Rather, the network views JAG as the first of several programming acquisitions it expects to make in the near future, with the goal of becoming a top 10-rated service over the next couple of years, Hallmark Channel executive vice president of programming David Kenin said.

Hallmark reportedly paid around $36 million for a seven-year window for the 181 JAG
episodes that will have aired on network television through the 2003-04 season. It would also purchase new installments beyond that point. Under the pact, the series will air in primetime and the late-fringe period. During Hallmark's run, USA Network, the series' longtime cable home, will air JAG
during the afternoons.

The acquisition of JAG
is a departure from Hallmark's light, family-oriented fare, ranging from Touched By an Angel
to original, Hallmark Entertainment-produced movies like Gulliver's Travels.

"We see the Hallmark Channel as Main Street and mainstream, and the concept of a quality, drama-based series with a military background that is contemporary provides a nice dimension for the voice of the channel," Kenin said. "We're trying to find a contemporary voice that is appropriate to the brand and serves a broad contemporary audience."

Kenin said the network is aggressively looking for more mainstream programming — complete with built-in audiences — that will help boost its ratings and distribution. Currently in nearly 52 million households, the network has seen consistent growth in ratings over the past year. In May, the network ranked 22nd, averaging a 0.7 primetime household rating, up 40% from May 2002.

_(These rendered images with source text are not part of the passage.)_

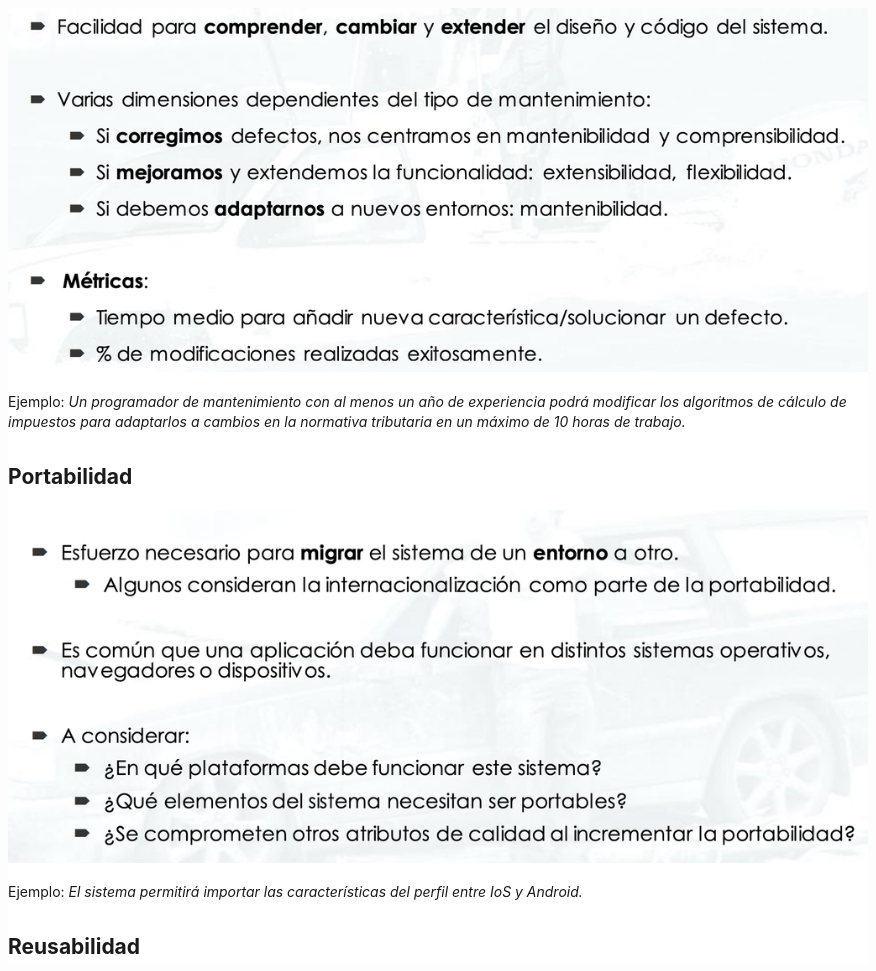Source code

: ![](img/Pasted%20image%2020231208122812.png)

Ejemplo: *Un programador de mantenimiento con al menos un año de experiencia podrá modificar los algoritmos de cálculo de impuestos para adaptarlos a cambios en la normativa tributaria en un máximo de 10 horas de trabajo.*

## Portabilidad

![](img/Pasted%20image%2020231208122855.png)

Ejemplo: *El sistema permitirá importar las características del perfil entre IoS y Android.*

## Reusabilidad
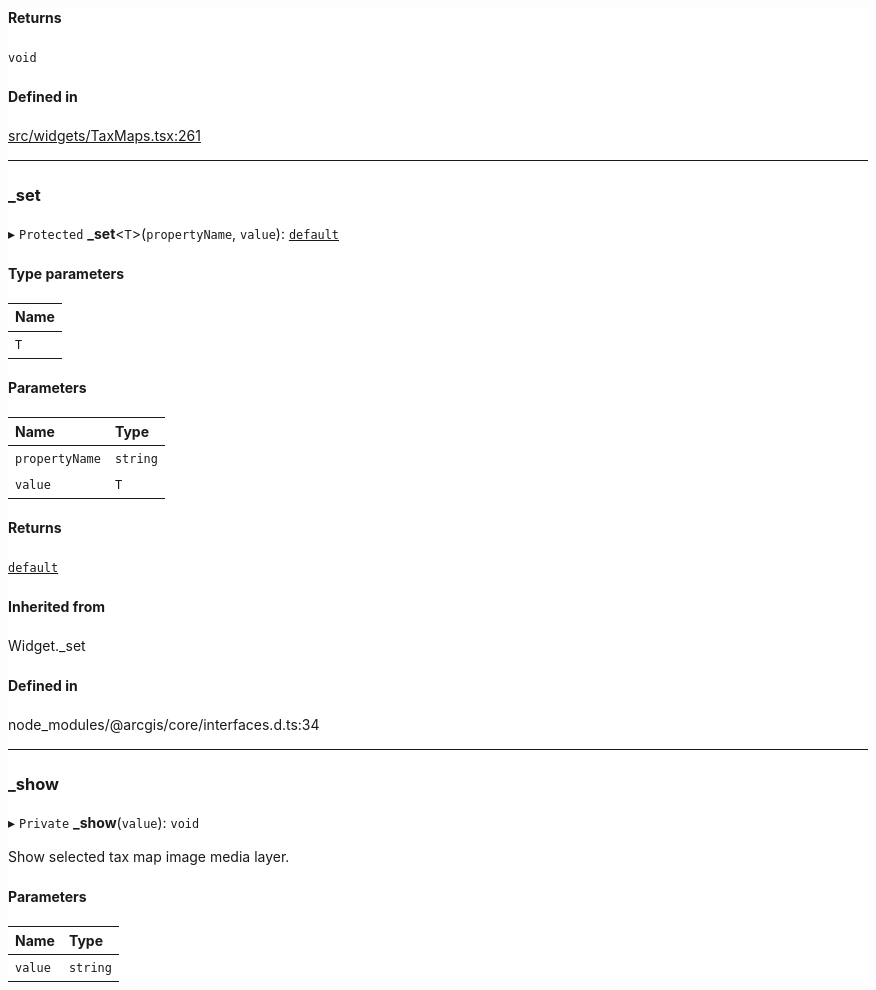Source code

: #### Returns

`void`

#### Defined in

[src/widgets/TaxMaps.tsx:261](https://github.com/CityOfVernonia/core/blob/ba79e76/src/widgets/TaxMaps.tsx#L261)

___

### \_set

▸ `Protected` **_set**<`T`\>(`propertyName`, `value`): [`default`](../wiki/widgets.TaxMaps.default)

#### Type parameters

| Name |
| :------ |
| `T` |

#### Parameters

| Name | Type |
| :------ | :------ |
| `propertyName` | `string` |
| `value` | `T` |

#### Returns

[`default`](../wiki/widgets.TaxMaps.default)

#### Inherited from

Widget.\_set

#### Defined in

node_modules/@arcgis/core/interfaces.d.ts:34

___

### \_show

▸ `Private` **_show**(`value`): `void`

Show selected tax map image media layer.

#### Parameters

| Name | Type |
| :------ | :------ |
| `value` | `string` |
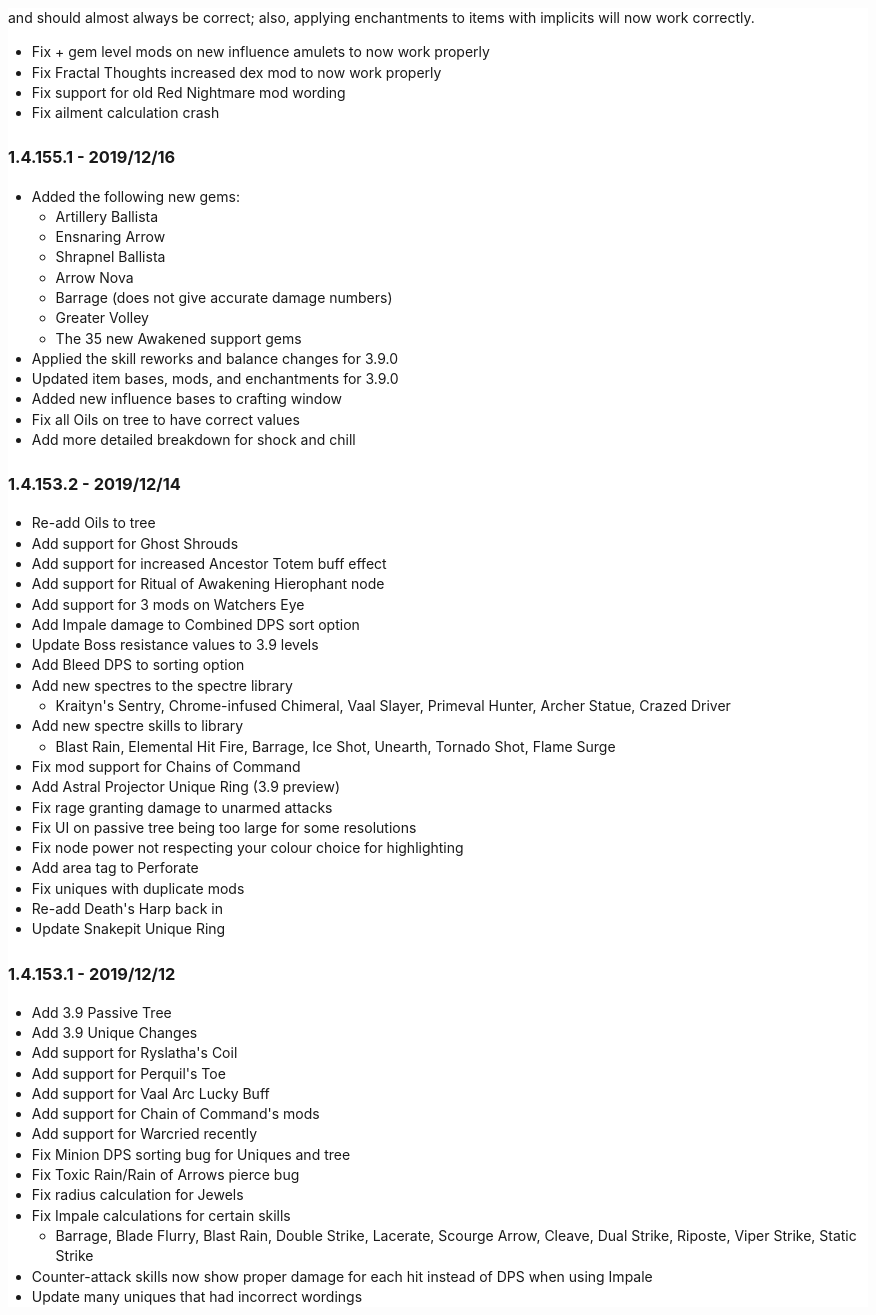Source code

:    and should almost always be correct; also, applying enchantments to items with implicits will now work correctly.
 * Fix + gem level mods on new influence amulets to now work properly
 * Fix Fractal Thoughts increased dex mod to now work properly
 * Fix support for old Red Nightmare mod wording
 * Fix ailment calculation crash

### 1.4.155.1 - 2019/12/16
 * Added the following new gems:
    * Artillery Ballista
	* Ensnaring Arrow
	* Shrapnel Ballista
	* Arrow Nova
	* Barrage (does not give accurate damage numbers)
	* Greater Volley
	* The 35 new Awakened support gems
 * Applied the skill reworks and balance changes for 3.9.0
 * Updated item bases, mods, and enchantments for 3.9.0
 * Added new influence bases to crafting window
 * Fix all Oils on tree to have correct values
 * Add more detailed breakdown for shock and chill
 
### 1.4.153.2 - 2019/12/14
 * Re-add Oils to tree
 * Add support for Ghost Shrouds
 * Add support for increased Ancestor Totem buff effect
 * Add support for Ritual of Awakening Hierophant node
 * Add support for 3 mods on Watchers Eye
 * Add Impale damage to Combined DPS sort option
 * Update Boss resistance values to 3.9 levels
 * Add Bleed DPS to sorting option
 * Add new spectres to the spectre library
	* Kraityn's Sentry, Chrome-infused Chimeral, Vaal Slayer, Primeval Hunter, Archer Statue, Crazed Driver
 * Add new spectre skills to library
	* Blast Rain, Elemental Hit Fire, Barrage, Ice Shot, Unearth, Tornado Shot, Flame Surge
 * Fix mod support for Chains of Command
 * Add Astral Projector Unique Ring (3.9 preview)
 * Fix rage granting damage to unarmed attacks
 * Fix UI on passive tree being too large for some resolutions
 * Fix node power not respecting your colour choice for highlighting
 * Add area tag to Perforate
 * Fix uniques with duplicate mods
 * Re-add Death's Harp back in
 * Update Snakepit Unique Ring

### 1.4.153.1 - 2019/12/12
 * Add 3.9 Passive Tree
 * Add 3.9 Unique Changes
 * Add support for Ryslatha's Coil
 * Add support for Perquil's Toe
 * Add support for Vaal Arc Lucky Buff
 * Add support for Chain of Command's mods
 * Add support for Warcried recently
 * Fix Minion DPS sorting bug for Uniques and tree
 * Fix Toxic Rain/Rain of Arrows pierce bug
 * Fix radius calculation for Jewels 
 * Fix Impale calculations for certain skills
      * Barrage, Blade Flurry, Blast Rain, Double Strike, Lacerate, Scourge Arrow,
  	    Cleave, Dual Strike, Riposte, Viper Strike, Static Strike
 * Counter-attack skills now show proper damage for each hit instead of DPS when using Impale
 * Update many uniques that had incorrect wordings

In order to crack the top 10, though, Kenin said it will have to reach beyond traditional Hallmark Channel programming without alienating viewers.

"We want to be fully distributed and top-of-mind as a choice for American consumers," Kenin said. "We need to have ratings that, on a day-to-day basis, place us in the top 10 for us to become the competitive big, network that we know we can become. We have to go after programming that has built-in, powerful commercial appeal."

In addition to JAG, Kenin's proud of the recent acquisition of M*A*S*H
and the July debut of a completely digitally remastered version of the 1980s miniseries Shogun.